Study reveals prolonged relief from anxiety and depression for several months after a single dose of LSD.
In a groundbreaking development, a new study on a proprietary form of LSD known as MM120 has shown promising results for the treatment of anxiety and depression. The study, conducted by Dr. David Feifel of Kadima Neuropsychiatry Institute in San Diego, was recently published in the journal of the American Medical Association.
The study involved 198 adults with generalized anxiety disorder (GAD), and the results suggest that higher doses of MM120 can significantly reduce anxiety and depression symptoms. Lower doses had no significant effect, but higher doses made a big difference, with improvements holding out for 12 weeks.

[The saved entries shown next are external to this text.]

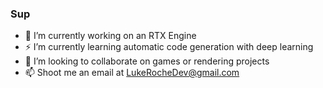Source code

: ### Sup

<!--
**Compiler/Compiler** is a ✨ _special_ ✨ repository because its `README.md` (this file) appears on your GitHub profile.

Here are some ideas to get you started:

- 🔭 I’m currently working on ...
- 🌱 I’m currently learning ...
- 👯 I’m looking to collaborate on ...
- 🤔 I’m looking for help with ...
- 💬 Ask me about ...
- 📫 How to reach me: ...
- 😄 Pronouns: ...
- ⚡ Fun fact: ...
-->

- 💬 I’m currently working on an RTX Engine
- ⚡ I’m currently learning automatic code generation with deep learning
- 👯 I’m looking to collaborate on games or rendering projects
- 📫 Shoot me an email at LukeRocheDev@gmail.com
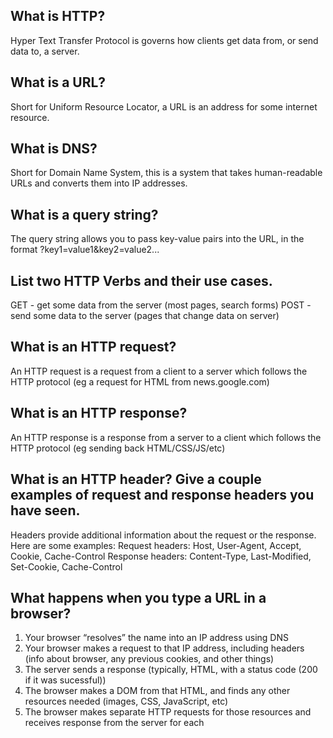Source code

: ## What is HTTP?
Hyper Text Transfer Protocol is governs how clients get data from, or send data to, a server.

## What is a URL?
Short for Uniform Resource Locator, a URL is an address for some internet resource.

## What is DNS?
Short for Domain Name System, this is a system that takes human-readable URLs and converts them into IP addresses.

## What is a query string?
The query string allows you to pass key-value pairs into the URL, in the format ?key1=value1&key2=value2...

## List two HTTP Verbs and their use cases.
GET - get some data from the server (most pages, search forms)
POST - send some data to the server (pages that change data on server)

## What is an HTTP request?
An HTTP request is a request from a client to a server which follows the HTTP protocol (eg a request for HTML from news.google.com)

## What is an HTTP response?
An HTTP response is a response from a server to a client which follows the HTTP protocol (eg sending back HTML/CSS/JS/etc)

## What is an HTTP header? Give a couple examples of request and response headers you have seen.

Headers provide additional information about the request or the response. Here are some examples:
Request headers: Host, User-Agent, Accept, Cookie, Cache-Control
Response headers: Content-Type, Last-Modified, Set-Cookie, Cache-Control

## What happens when you type a URL in a browser?

1. Your browser “resolves” the name into an IP address using DNS
2. Your browser makes a request to that IP address, including headers (info about browser, any previous cookies, and other things)
3. The server sends a response (typically, HTML, with a status code (200 if it was sucessful))
4. The browser makes a DOM from that HTML, and finds any other resources needed (images, CSS, JavaScript, etc)
5. The browser makes separate HTTP requests for those resources and receives response from the server for each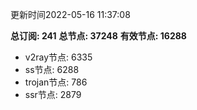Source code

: 更新时间2022-05-16 11:37:08

**总订阅: 241**
**总节点: 37248**
**有效节点: 16288**
- v2ray节点: 6335
- ss节点: 6288
- trojan节点: 786
- ssr节点: 2879
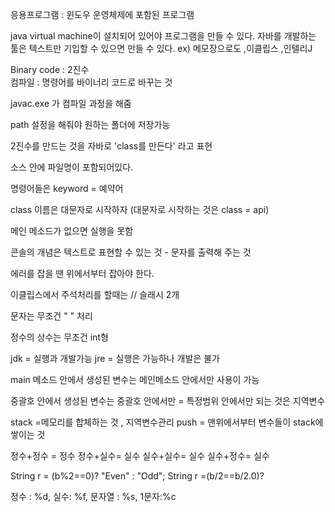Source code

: 응용프로그램 : 윈도우 운영체제에 포함된 프로그램 

java virtual machine이 설치되어 있어야 프로그램을 만들 수 있다. 
자바를 개발하는 툴은 텍스트만 기입할 수 있으면 만들 수 있다. ex) 메모장으로도 ,이클립스 ,인텔리J 

Binary code : 2진수  
컴파일 : 명령어를 바이너리 코드로 바꾸는 것 

javac.exe 가 컴파일 과정을 해줌

path 설정을 해줘야 원하는 폴더에 저장가능

2진수를 만드는 것을 자바로 'class를 만든다' 라고 표현

소스 안에 파일명이 포함되어있다.

명령어들은 keyword = 예약어

class 이름은 대문자로 시작하자 (대문자로 시작하는 것은 class = api)

메인 메소드가 없으면 실행을 못함 

콘솔의 개념은 텍스트로 표현할 수 있는 것  - 문자를 출력해 주는 것

에러를 잡을 땐 위에서부터 잡아야 한다.

이클립스에서 주석처리를 할때는 // 슬래시 2개

문자는 무조건 " " 처리

정수의 상수는 무조건 int형


jdk = 실행과 개발가능
jre = 실행은 가능하나 개발은 불가


main 메소드 안에서 생성된 변수는 메인메소드 안에서만 사용이 가능

중괄호 안에서 생성된 변수는 중괄호 안에서만 = 특정범위 안에서만 되는 것은 지역변수

stack =메모리를 합체하는 것 , 지역변수관리
push = 맨위에서부터 변수들이 stack에 쌓이는 것

정수+정수 =  정수
정수+실수= 실수
실수+실수= 실수
실수+정수= 실수


String r = (b%2==0)? "Even" : "Odd";
String r =(b/2==b/2.0)?


정수 : %d, 실수: %f, 문자열 : %s, 1문자:%c
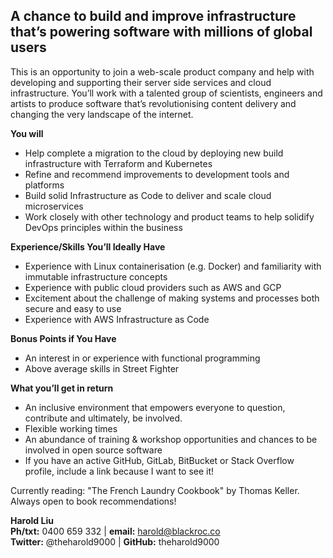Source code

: ## A chance to build and improve infrastructure that’s powering software with millions of global users ##
This is an opportunity to join a web-scale product company and help with developing and supporting their server side services and cloud infrastructure. You’ll work with a talented group of scientists, engineers and artists to produce software that’s revolutionising content delivery and changing the very landscape of the internet.

**You will**
* Help complete a migration to the cloud by deploying new build infrastructure with Terraform and Kubernetes
* Refine and recommend improvements to development tools and platforms
* Build solid Infrastructure as Code to deliver and scale cloud microservices
* Work closely with other technology and product teams to help solidify DevOps principles within the business


**Experience/Skills You’ll Ideally Have**
* Experience with Linux containerisation (e.g. Docker) and familiarity with immutable infrastructure concepts
* Experience with public cloud providers such as AWS and GCP
* Excitement about the challenge of making systems and processes both secure and easy to use
* Experience with AWS Infrastructure as Code

**Bonus Points if You Have**

* An interest in or experience with functional programming
* Above average skills in Street Fighter

**What you’ll get in return**
* An inclusive environment that empowers everyone to question, contribute and ultimately, be involved.
* Flexible working times
* An abundance of training & workshop opportunities and chances to be involved in open source software
* If you have an active GitHub, GitLab, BitBucket or Stack Overflow profile, include a link because I want to see it!

Currently reading: "The French Laundry Cookbook" by Thomas Keller. Always open to book recommendations!

**Harold Liu**</br>
**Ph/txt:** 0400 659 332 | **email:** harold@blackroc.co</br>
**Twitter:** @theharold9000 | **GitHub:** theharold9000

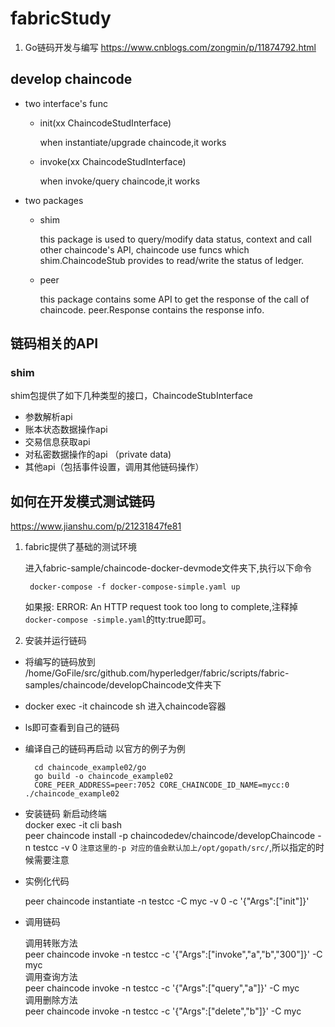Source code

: # fabricStudy
1. Go链码开发与编写 https://www.cnblogs.com/zongmin/p/11874792.html
 

## develop chaincode

- two interface's func

    - init(xx ChaincodeStudInterface)
    
        when instantiate/upgrade chaincode,it works
    - invoke(xx ChaincodeStudInterface)
    
        when invoke/query chaincode,it works

- two packages

    - shim
    
        this package is used to query/modify data status, context and call other chaincode's API,
        chaincode use funcs which shim.ChaincodeStub provides to read/write the status of ledger.
        
    - peer
    
        this package contains some API to get the response of the call of chaincode.
        peer.Response contains the response info.
        
   
## 链码相关的API

### shim

shim包提供了如下几种类型的接口，ChaincodeStubInterface 

- 参数解析api 
- 账本状态数据操作api 
- 交易信息获取api
- 对私密数据操作的api （private data)
- 其他api（包括事件设置，调用其他链码操作）


## 如何在开发模式测试链码

https://www.jianshu.com/p/21231847fe81

1. fabric提供了基础的测试环境

    进入fabric-sample/chaincode-docker-devmode文件夹下,执行以下命令

        docker-compose -f docker-compose-simple.yaml up

    如果报: ERROR: An HTTP request took too long to complete,注释掉`docker-compose
-simple.yaml`的tty:true即可。

2. 安装并运行链码

- 将编写的链码放到
/home/GoFile/src/github.com/hyperledger/fabric/scripts/fabric-samples/chaincode/developChaincode文件夹下
- docker exec -it chaincode sh 进入chaincode容器
- ls即可查看到自己的链码
- 编译自己的链码再启动
   以官方的例子为例

        cd chaincode_example02/go
        go build -o chaincode_example02
        CORE_PEER_ADDRESS=peer:7052 CORE_CHAINCODE_ID_NAME=mycc:0 ./chaincode_example02
        
- 安装链码
   新启动终端<br>
   docker exec -it cli bash <br>
   peer chaincode install -p chaincodedev/chaincode/developChaincode -n testcc -v 0
   `注意这里的-p 对应的值会默认加上/opt/gopath/src/`,所以指定的时候需要注意
   
- 实例化代码
    
    peer chaincode instantiate -n testcc -C myc -v 0 -c '{"Args":["init"]}'

- 调用链码
    
    调用转账方法<br>
    peer chaincode invoke -n testcc -c '{"Args":["invoke","a","b","300"]}' -C myc
    <br>调用查询方法<br>
    peer chaincode invoke -n testcc -c '{"Args":["query","a"]}' -C myc
    <br>调用删除方法<br>
    peer chaincode invoke -n testcc -c '{"Args":["delete","b"]}' -C myc
    
     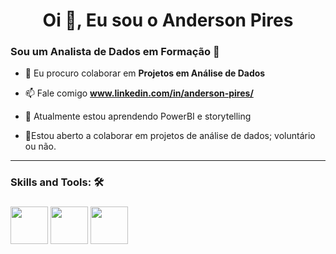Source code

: 

<h1 align="center">Oi 👋, Eu sou o Anderson Pires</h1>


  <h3>Sou um Analista de Dados em Formação 🚧</h3>

  
- 👯 Eu procuro colaborar em **Projetos em Análise de Dados**

- 📫 Fale comigo **www.linkedin.com/in/anderson-pires/**

- 🌱 Atualmente estou aprendendo PowerBI e storytelling

- 💞️Estou aberto a colaborar em projetos de análise de dados; voluntário ou não.
________
<h3> Skills and Tools: 🛠️</h3>
<h3>  
<img src="https://upload.wikimedia.org/wikipedia/commons/c/c3/Python-logo-notext.svg" width="60px">
  
<img src="https://upload.wikimedia.org/wikipedia/commons/3/38/Jupyter_logo.svg" width="60px">

<img src="https://upload.wikimedia.org/wikipedia/commons/c/cf/New_Power_BI_Logo.svg" width="60px">
</h3>




<!--

Here are some ideas to get you started:

- 🔭 I’m currently working on ...
- 🌱 I’m currently learning ...
- 👯 I’m looking to collaborate on ...
- 🤔 I’m looking for help with ...
- 💬 Ask me about ...
- 📫 How to reach me: ...
- 😄 Pronouns: ...
- ⚡ Fun fact: ...
-->
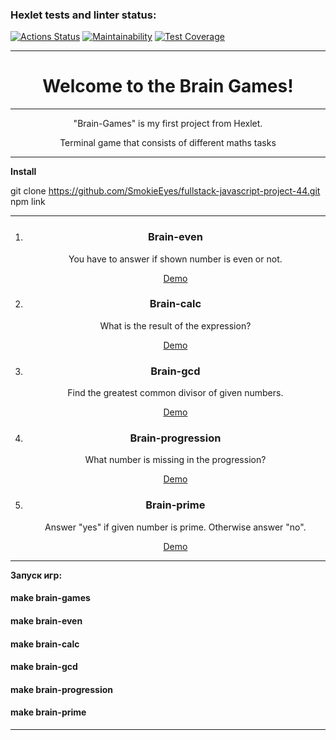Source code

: ### Hexlet tests and linter status:
 
[![Actions Status](https://github.com/LucyMiMi/fullstack-javascript-project-44/workflows/hexlet-check/badge.svg)](https://github.com/LucyMiMi/fullstack-javascript-project-44/actions)
[![Maintainability](https://api.codeclimate.com/v1/badges/2e4cc5f3d3f53a7b16ce/maintainability)](https://codeclimate.com/github/LucyMiMi/fullstack-javascript-project-44/maintainability)
[![Test Coverage](https://api.codeclimate.com/v1/badges/2e4cc5f3d3f53a7b16ce/test_coverage)](https://codeclimate.com/github/LucyMiMi/fullstack-javascript-project-44/test_coverage)


                
<hr>

<h1 align="center">Welcome to the Brain Games!</h1>

<hr>
<p align="center">"Brain-Games" is my first project from Hexlet.</p>
<p align="center">Terminal game that consists of different maths tasks</p>

<hr>
<b align="center">Install</b><br/>

git clone https://github.com/SmokieEyes/fullstack-javascript-project-44.git <br/>
npm link

<hr>

<ol>
    <li><h3 align="center">Brain-even</h3>
        <p align="center">You have to answer if shown number is even or not.</p>
        <p align="center"><a href=https://asciinema.org/a/mUh5bEuCsmHEKXKu9igxZTZ74>Demo</a></p>
       </li>
    <li><h3 align="center">Brain-calc</h3>
        <p align="center">What is the result of the expression?</p>
        <p align="center"><a href=https://asciinema.org/a/u1PeSXLD4B3S7RkHQuB82naIo>Demo</a></p>
    </li>
    <li><h3 align="center">Brain-gcd</h3>
        <p align="center">Find the greatest common divisor of given numbers.</p>
        <p align="center"><a href=https://asciinema.org/a/rS6nSR9fJIBJtsKNZxqneeJ8U>Demo</a></p>
    </li>
    <li><h3 align="center">Brain-progression</h3>
        <p align="center">What number is missing in the progression?</p>
        <p align="center"><a href=https://asciinema.org/a/jMsNvn3PXDk1AvwBkLENdUvCF>Demo</a></p>
    </li>
    <li><h3 align="center">Brain-prime</h3>
        <p align="center">Answer "yes" if given number is prime. Otherwise answer "no".</p>
        <p align="center"><a href=https://asciinema.org/a/0JuJYxHxgCGAd7UviigVvdHMQ>Demo</a></p>
    </li>
</ol>

<hr>
<b align="center">Запуск игр:</b>
<h4>make brain-games</h4>
<h4>make brain-even</h4>
<h4>make brain-calc</h4>
<h4>make brain-gcd</h4>
<h4>make brain-progression</h4>
<h4>make brain-prime</h4>
<hr>

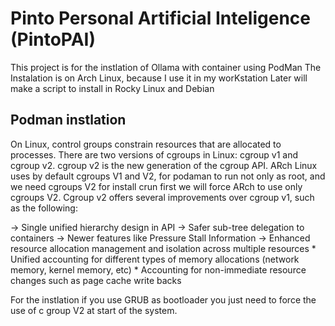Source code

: # Pinto Personal Artificial Inteligence (PintoPAI)
This project is for the instlation of Ollama with container using PodMan
The Instalation is on Arch Linux, because I use it in my worKstation
Later will make a script to install in Rocky Linux and Debian

## Podman instlation


On Linux, control groups constrain resources that are allocated to processes.
There are two versions of cgroups in Linux: cgroup v1 and cgroup v2. cgroup v2 is the new generation of the cgroup API.
ARch Linux uses by default cgroups V1 and V2, for podaman to run not only as root, and we need cgroups V2 for install crun first we will force ARch to use only cgroups V2.
Cgroup v2 offers several improvements over cgroup v1, such as the following:

-> Single unified hierarchy design in API
-> Safer sub-tree delegation to containers
-> Newer features like Pressure Stall Information
-> Enhanced resource allocation management and isolation across multiple resources
         * Unified accounting for different types of memory allocations (network memory, kernel memory, etc)
         * Accounting for non-immediate resource changes such as page cache write backs

For the instlation if you use GRUB as bootloader you just need to force the use of c group V2 at start of the system.
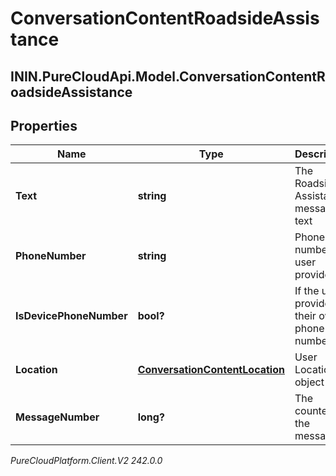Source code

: # ConversationContentRoadsideAssistance

## ININ.PureCloudApi.Model.ConversationContentRoadsideAssistance

## Properties

|Name | Type | Description | Notes|
|------------ | ------------- | ------------- | -------------|
| **Text** | **string** | The Roadside Assistance message text | [optional] |
| **PhoneNumber** | **string** | Phone number the user provided | [optional] |
| **IsDevicePhoneNumber** | **bool?** | If the user provided their own phone number | [optional] |
| **Location** | [**ConversationContentLocation**](ConversationContentLocation) | User Location object | [optional] |
| **MessageNumber** | **long?** | The counter of the message | [optional] |



_PureCloudPlatform.Client.V2 242.0.0_
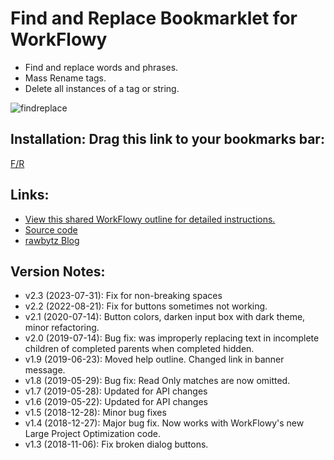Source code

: # Find and Replace Bookmarklet for WorkFlowy

- Find and replace words and phrases.
- Mass Rename tags. 
- Delete all instances of a tag or string.

![findreplace](https://i.imgur.com/OIWK68h.png)

## Installation: Drag this link to your bookmarks bar:

<!-- Special #setup editing instrucions go here -->
<a href="javascript:(function FR_2_3(){function toastMsg(str,sec,err){WF.showMessage(str,err);setTimeout(WF.hideMessage,(sec||2)*1e3)}function applyToEachItem(functionToApply,parent){functionToApply(parent);for(let child of parent.getChildren()){applyToEachItem(functionToApply,child)}}function findMatchingItems(itemPredicate,parent){const matches=[];function addIfMatch(item){if(itemPredicate(item)){matches.push(item)}}applyToEachItem(addIfMatch,parent);return matches}function editableItemWithVisibleMatch(item){const isVisible=WF.completedVisible()||!item.isWithinCompleted();return item.data.search_result&amp;&amp;item.data.search_result.matches&amp;&amp;isVisible&amp;&amp;!item.isReadOnly()}const escapeForRegExp=str=&gt;str.replace(/[-\[\]{}()*+?.,\\^$|#]/g,&quot;\\$&amp;&quot;);function countMatches(items,rgx){let matchCount=0;items.forEach(item=&gt;{let result=item.data.search_result;if(result.nameMatches){let nameMatch=item.getName().match(rgx);if(nameMatch)matchCount+=nameMatch.length}if(result.noteMatches){let noteMatch=item.getNote().match(rgx);if(noteMatch)matchCount+=noteMatch.length}});return matchCount}const htmlEscTextForContent=str=&gt;str.replace(/&amp;/g,&quot;&amp;amp;&quot;).replace(/&gt;/g,&quot;&amp;gt;&quot;).replace(/&lt;/g,&quot;&amp;lt;&quot;).replace(/\u00A0/g,&quot;&amp;nbsp;&quot;);function replaceMatches(items,rgx,r){WF.editGroup((function(){items.forEach(item=&gt;{let result=item.data.search_result;if(result.nameMatches)WF.setItemName(item,item.getName().replace(rgx,htmlEscTextForContent(r)));if(result.noteMatches)WF.setItemNote(item,item.getNote().replace(rgx,htmlEscTextForContent(r)))})}));r===&quot;&quot;?WF.clearSearch():WF.search(tQuery.replace(find,r))}const htmlEscText=str=&gt;str.replace(/&amp;/g,&quot;&amp;amp;&quot;).replace(/&gt;/g,&quot;&amp;gt;&quot;).replace(/&lt;/g,&quot;&amp;lt;&quot;).replace(/&quot;/g,&quot;&amp;quot;&quot;);function getColors(){const p=document.querySelector(&quot;.page.active&quot;);return p?`color:${getComputedStyle(p).color};background:${getComputedStyle(p).backgroundColor};`:&quot;&quot;}function showFindReplaceDialog(BODY,TITLE,aCount,cCount,searchValue){const addButton=(num,name)=&gt;`&lt;button type=&quot;button&quot; class=&quot;btnX&quot; id=&quot;btn${num.toString()}&quot;&gt;${name}&lt;/button&gt;`;const boxStyle=`#inputBx{${getColors()}width:95%;height:20px;display:block;margin-top:5px;border:1px solid #ccc;border-radius:4px;padding:4px}`;const btnStyle=`.btnX{font-size:18px;background-color:steelblue;border:2px solid;border-radius:20px;color:#fff;padding:5px 15px;margin-top:16px;margin-right:16px}.btnX:focus{border-color:#c4c4c4}`;const box=`&lt;div&gt;&lt;b&gt;Replace:&lt;/b&gt;&lt;input value=&quot;${htmlEscText(searchValue)}&quot; id=&quot;inputBx&quot; type=&quot;text&quot; spellcheck=&quot;false&quot;&gt;&lt;/div&gt;`;const buttons=addButton(1,`Replace: All (${aCount})`)+addButton(2,`Replace: Match Case (${cCount})`);WF.showAlertDialog(`&lt;style&gt;${boxStyle+btnStyle}&lt;/style&gt;&lt;div&gt;${BODY}&lt;/div&gt;${box}&lt;div&gt;${buttons}&lt;/div&gt;`,TITLE);const intervalId=setInterval((function(){let inputBx=document.getElementById(&quot;inputBx&quot;);if(inputBx){clearInterval(intervalId);let userInput;const btn1=document.getElementById(&quot;btn1&quot;);const btn2=document.getElementById(&quot;btn2&quot;);inputBx.select();inputBx.addEventListener(&quot;keyup&quot;,(function(event){if(event.key===&quot;Enter&quot;){btn1.click()}}));btn1.onclick=function(){userInput=inputBx.value;WF.hideDialog();setTimeout((function(){replaceMatches(Matches,rgx_gi,userInput)}),50)};btn2.onclick=function(){userInput=inputBx.value;WF.hideDialog();setTimeout((function(){replaceMatches(Matches,rgx_g,userInput)}),50)}}}),50)}if(!WF.currentSearchQuery()){return void toastMsg('Use the searchbox to find. &lt;a href=&quot;https://workflowy.com/s/findreplace-bookmark/ynKNSb5dA77p2siT&quot; target=&quot;_blank&quot;&gt;Click here for more information.&lt;/a&gt;',3,true)}const tQuery=WF.currentSearchQuery().trim();const Matches=findMatchingItems(editableItemWithVisibleMatch,WF.currentItem());const isQuoted=tQuery.match(/(&quot;)(.+)(&quot;)/);const find=isQuoted?isQuoted[2]:tQuery.includes(&quot; &quot;)?false:tQuery;if(find===false){if(confirm('The search contains at least one space.\n\n1. Press OK to convert your search to &quot;exact match&quot;.\n\n2. Activate Find/Replace again.')){WF.search('&quot;'+tQuery+'&quot;')}return}const title=&quot;Find/Replace&quot;;const modeTxt=isQuoted?&quot;Exact Match, &quot;:&quot;Single Word/Tag, &quot;;const compTxt=`Completed: ${WF.completedVisible()?&quot;Included&quot;:&quot;Excluded&quot;}`;const findTxt=isQuoted?isQuoted[0]:tQuery;const body=`&lt;p&gt;&lt;b&gt;Mode:&lt;/b&gt;&lt;br&gt;${modeTxt+compTxt}&lt;/p&gt;&lt;p&gt;&lt;b&gt;Find:&lt;/b&gt;&lt;br&gt;${htmlEscText(findTxt)}&lt;/p&gt;`;const findRgx=escapeForRegExp(htmlEscTextForContent(find));const rgx_gi=new RegExp(findRgx,&quot;gi&quot;);const rgx_g=new RegExp(findRgx,&quot;g&quot;);const allCount=countMatches(Matches,rgx_gi);const caseCount=countMatches(Matches,rgx_g);if(allCount&gt;0){showFindReplaceDialog(body,title,allCount,caseCount,find)}else{WF.showAlertDialog(`${body}&lt;br&gt;&lt;br&gt;&lt;i&gt;No matches found.&lt;/i&gt;`,title)}})();">F/R</a>

## Links:
- [View this shared WorkFlowy outline for detailed instructions.](https://workflowy.com/s/findreplace-bookmark/ynKNSb5dA77p2siT)
- [Source code](https://github.com/rawbytz/find-replace/blob/master/findReplace.js)
- [rawbytz Blog](https://rawbytz.wordpress.com)


## Version Notes:
- v2.3 (2023-07-31): Fix for non-breaking spaces 
- v2.2 (2022-08-21): Fix for buttons sometimes not working.
- v2.1 (2020-07-14): Button colors, darken input box with dark theme, minor refactoring.
- v2.0 (2019-07-14): Bug fix: was improperly replacing text in incomplete children of completed parents when completed hidden.
- v1.9 (2019-06-23): Moved help outline. Changed link in banner message.
- v1.8 (2019-05-29): Bug fix: Read Only matches are now omitted.
- v1.7 (2019-05-28): Updated for API changes
- v1.6 (2019-05-22): Updated for API changes
- v1.5 (2018-12-28): Minor bug fixes
- v1.4 (2018-12-27): Major bug fix. Now works with WorkFlowy's new Large Project Optimization code.
- v1.3 (2018-11-06): Fix broken dialog buttons.

<!-- 
LINKS REFERENCING THIS

@SOFTWARE https://rawbytz.wordpress.com/software/ 

@WFBLOG https://blog.workflowy.com/2018/09/13/find-and-replace/

@BLOGGER https://rawbytz.blogspot.com/p/findreplace-bookmarklet-for-workflowy.html

 -->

Jon Hamilton, reporting for NPR News, notes that the transcript of the study was created on a rush deadline by an NPR contractor. The study tested the efficacy of MM120, a product developed by MindMed, a biopharmaceutical company based in New York.
Robin Carhart-Harris, a psychedelics researcher at the University of California, San Francisco, has mixed feelings about the new study. While he acknowledges the potential benefits of MM120, he expresses concern about the lack of detail in the study about the delivery method of the drug. He believes it's critical to learn how to administer psychedelic drugs now, before doctors start prescribing them.
Carhart-Harris also believes that patients do better in psychedelic therapy when guided through the experience and when certain types of sensory stimulation like music are included. In the MM120 study, people could request music, but it wasn't specified in the protocol.
The improvements from higher doses of MM120 held out for 12 weeks, and the drug was out of the system by the next day. This study is giving legitimacy to research on a range of psychedelics, like psilocybin and MDMA, and MindMed has launched two larger studies of its LSD drug, one for anxiety and the other for depression, and expects results sometime next year.
With these promising results, Robin Carhart-Harris predicts a cultural shift and mindset shift around the use of psychedelics like psilocybin and magic mushrooms as medicines in the next couple of years. GAD affects about 1 in 10 people over the course of a year, and this new study offers hope for those struggling with this debilitating disorder. The authoritative record of NPR's programming is the audio record.